Mass Spectrometer Observing Lunar Operations (MSolo): MSolo will identify low-molecular weight volatiles. It can be installed to either measure the lunar exosphere or the spacecraft outgassing and contamination. Data gathered from MSolo will help determine the composition and concentration of potentially accessible resources. It is being developed at Kennedy Space Center in Florida.
PROSPECT Ion-Trap Mass Spectrometer (PITMS) for Lunar Surface Volatiles: PITMS will characterize the lunar exosphere after descent and landing and throughout the lunar day to understand the release and movement of volatiles. It was previously developed for ESA’s (European Space Agency) Rosetta mission and is being modified for this mission by NASA Goddard and ESA.
Neutron Spectrometer System (NSS): NSS will search for indications of water-ice near the lunar surface by measuring how much hydrogen-bearing materials are at the landing site as well as determine the overall bulk composition of the regolith there. NSS is being developed at NASA Ames.
Neutron Measurements at the Lunar Surface (NMLS): NMLS will use a neutron spectrometer to determine the amount of neutron radiation at the Moon’s surface, and also observe and detect the presence of water or other rare elements. The data will help inform scientists’ understanding of the radiation environment on the Moon. It’s based on an instrument that currently operates on the space station and is being developed at Marshall Space Flight Center in Huntsville, Alabama.
Fluxgate Magnetometer (MAG): MAG will characterize certain magnetic fields to improve understanding of energy and particle pathways at the lunar surface. NASA Goddard is the lead development center for the MAG payload.
Intuitive Machines Payloads
Lunar Node 1 Navigation Demonstrator (LN-1): LN-1 is a CubeSat-sized experiment that will demonstrate autonomous navigation to support future surface and orbital operations. It has flown on the space station and is being developed at NASA Marshall.

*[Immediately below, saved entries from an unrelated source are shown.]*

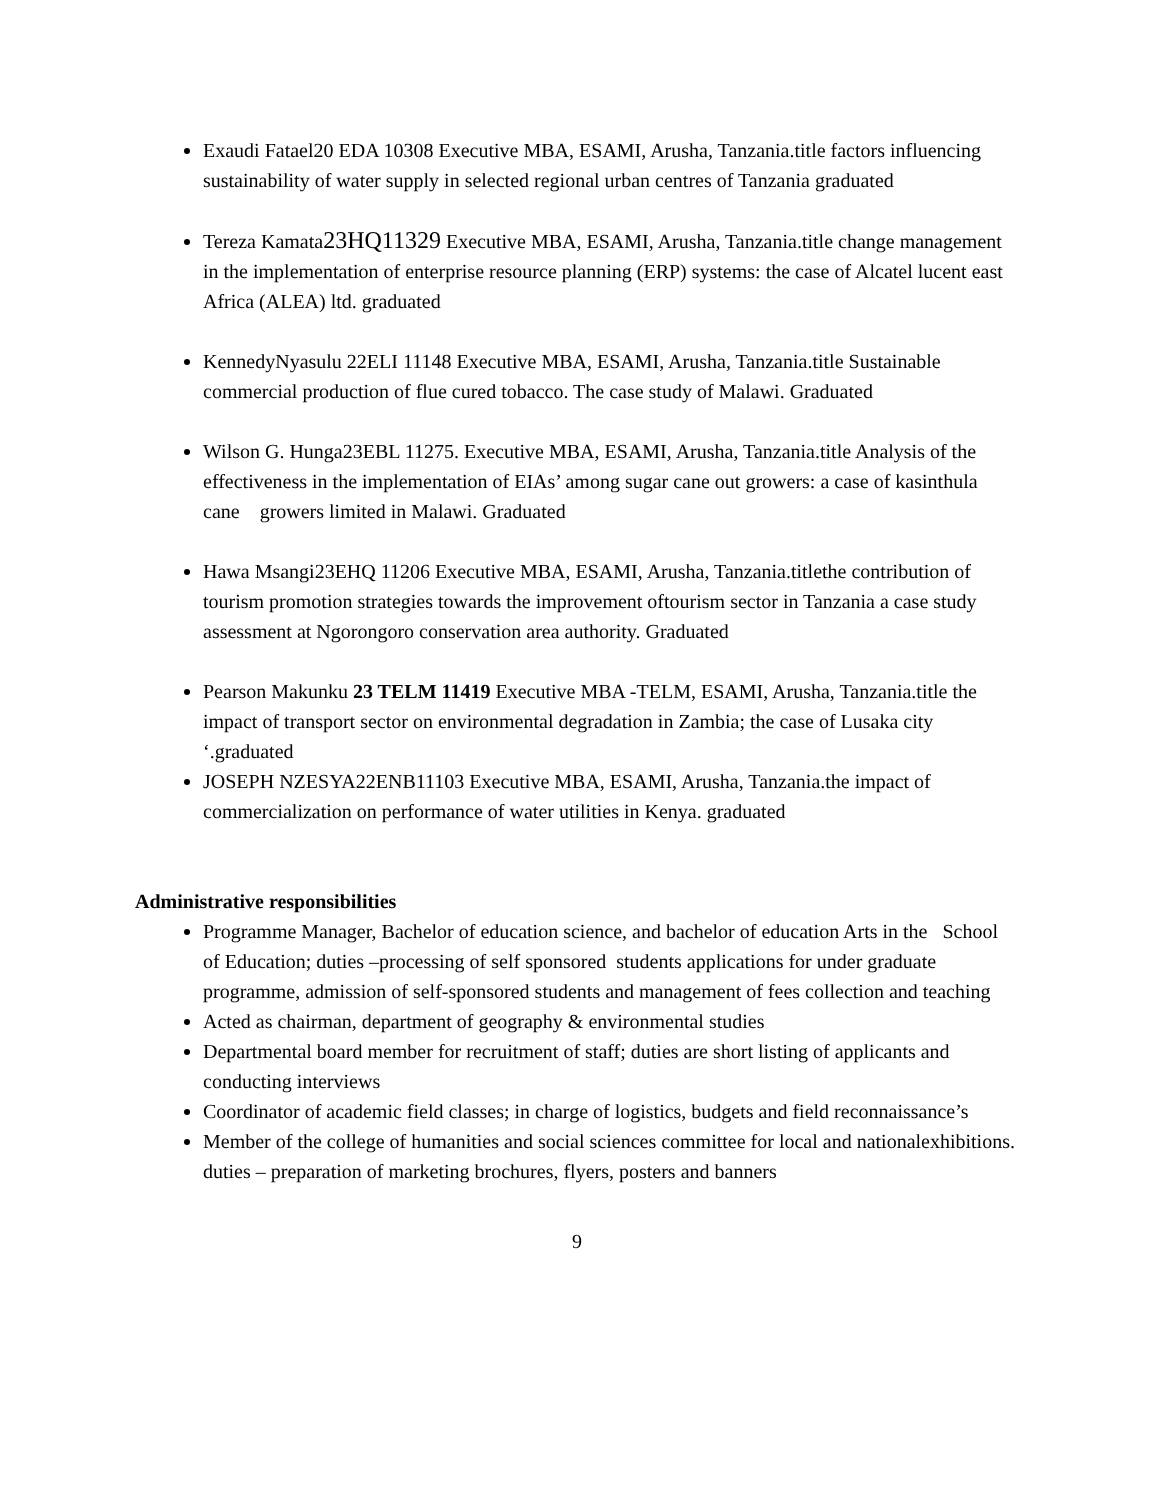Exaudi Fatael20 EDA 10308 Executive MBA, ESAMI, Arusha, Tanzania.title factors influencing sustainability of water supply in selected regional urban centres of Tanzania graduated
Tereza Kamata23HQ11329 Executive MBA, ESAMI, Arusha, Tanzania.title change management in the implementation of enterprise resource planning (ERP) systems: the case of Alcatel lucent east Africa (ALEA) ltd. graduated
KennedyNyasulu 22ELI 11148 Executive MBA, ESAMI, Arusha, Tanzania.title Sustainable commercial production of flue cured tobacco. The case study of Malawi. Graduated
Wilson G. Hunga23EBL 11275. Executive MBA, ESAMI, Arusha, Tanzania.title Analysis of the effectiveness in the implementation of EIAs’ among sugar cane out growers: a case of kasinthula cane growers limited in Malawi. Graduated
Hawa Msangi23EHQ 11206 Executive MBA, ESAMI, Arusha, Tanzania.titlethe contribution of tourism promotion strategies towards the improvement oftourism sector in Tanzania a case study assessment at Ngorongoro conservation area authority. Graduated
Pearson Makunku 23 TELM 11419 Executive MBA -TELM, ESAMI, Arusha, Tanzania.title the impact of transport sector on environmental degradation in Zambia; the case of Lusaka city ‘.graduated
JOSEPH NZESYA22ENB11103 Executive MBA, ESAMI, Arusha, Tanzania.the impact of commercialization on performance of water utilities in Kenya. graduated
Administrative responsibilities
Programme Manager, Bachelor of education science, and bachelor of education Arts in the School of Education; duties –processing of self sponsored students applications for under graduate programme, admission of self-sponsored students and management of fees collection and teaching
Acted as chairman, department of geography & environmental studies
Departmental board member for recruitment of staff; duties are short listing of applicants and conducting interviews
Coordinator of academic field classes; in charge of logistics, budgets and field reconnaissance’s
Member of the college of humanities and social sciences committee for local and nationalexhibitions. duties – preparation of marketing brochures, flyers, posters and banners
9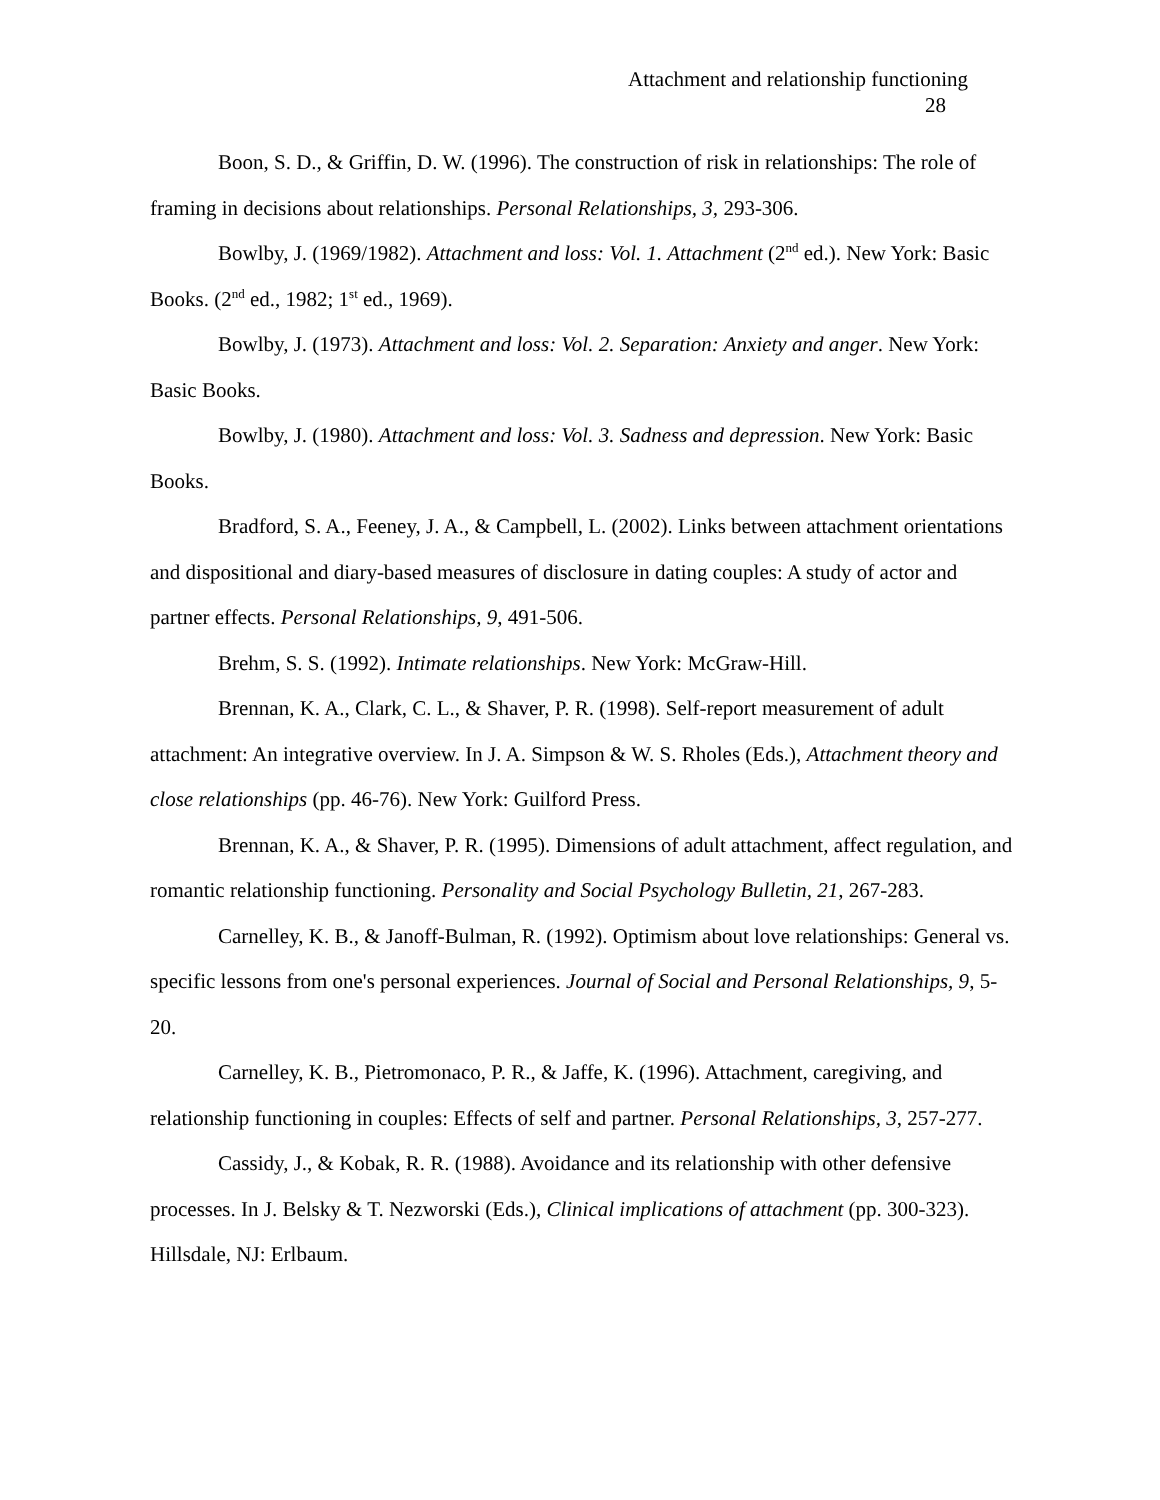Attachment and relationship functioning
28
Boon, S. D., & Griffin, D. W. (1996). The construction of risk in relationships: The role of framing in decisions about relationships. Personal Relationships, 3, 293-306.
Bowlby, J. (1969/1982). Attachment and loss: Vol. 1. Attachment (2<sup>nd</sup> ed.). New York: Basic Books. (2<sup>nd</sup> ed., 1982; 1<sup>st</sup> ed., 1969).
Bowlby, J. (1973). Attachment and loss: Vol. 2. Separation: Anxiety and anger. New York: Basic Books.
Bowlby, J. (1980). Attachment and loss: Vol. 3. Sadness and depression. New York: Basic Books.
Bradford, S. A., Feeney, J. A., & Campbell, L. (2002). Links between attachment orientations and dispositional and diary-based measures of disclosure in dating couples: A study of actor and partner effects. Personal Relationships, 9, 491-506.
Brehm, S. S. (1992). Intimate relationships. New York: McGraw-Hill.
Brennan, K. A., Clark, C. L., & Shaver, P. R. (1998). Self-report measurement of adult attachment: An integrative overview. In J. A. Simpson & W. S. Rholes (Eds.), Attachment theory and close relationships (pp. 46-76). New York: Guilford Press.
Brennan, K. A., & Shaver, P. R. (1995). Dimensions of adult attachment, affect regulation, and romantic relationship functioning. Personality and Social Psychology Bulletin, 21, 267-283.
Carnelley, K. B., & Janoff-Bulman, R. (1992). Optimism about love relationships: General vs. specific lessons from one's personal experiences. Journal of Social and Personal Relationships, 9, 5-20.
Carnelley, K. B., Pietromonaco, P. R., & Jaffe, K. (1996). Attachment, caregiving, and relationship functioning in couples: Effects of self and partner. Personal Relationships, 3, 257-277.
Cassidy, J., & Kobak, R. R. (1988). Avoidance and its relationship with other defensive processes. In J. Belsky & T. Nezworski (Eds.), Clinical implications of attachment (pp. 300-323). Hillsdale, NJ: Erlbaum.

Stereo Cameras for Lunar Plume-Surface Studies (SCALPSS): SCALPSS will capture video and still image data of the lander’s plume as the plume starts to impact the lunar surface until after engine shut off, which is critical for future lunar and Mars vehicle designs. It is being developed at NASA Langley, and also leverages camera technology used on the Mars 2020 rover.
Low-frequency Radio Observations for the Near Side Lunar Surface (ROLSES): ROLSES will use a low-frequency radio receiver system to determine photoelectron sheath density and scale height. These measurements will aide future exploration missions by demonstrating if there will be an effect on the antenna response or larger lunar radio observatories with antennas on the lunar surface. In addition, the ROLSES measurements will confirm how well a lunar surface-based radio observatory could observe and image solar radio bursts. It is being developed at NASA Goddard.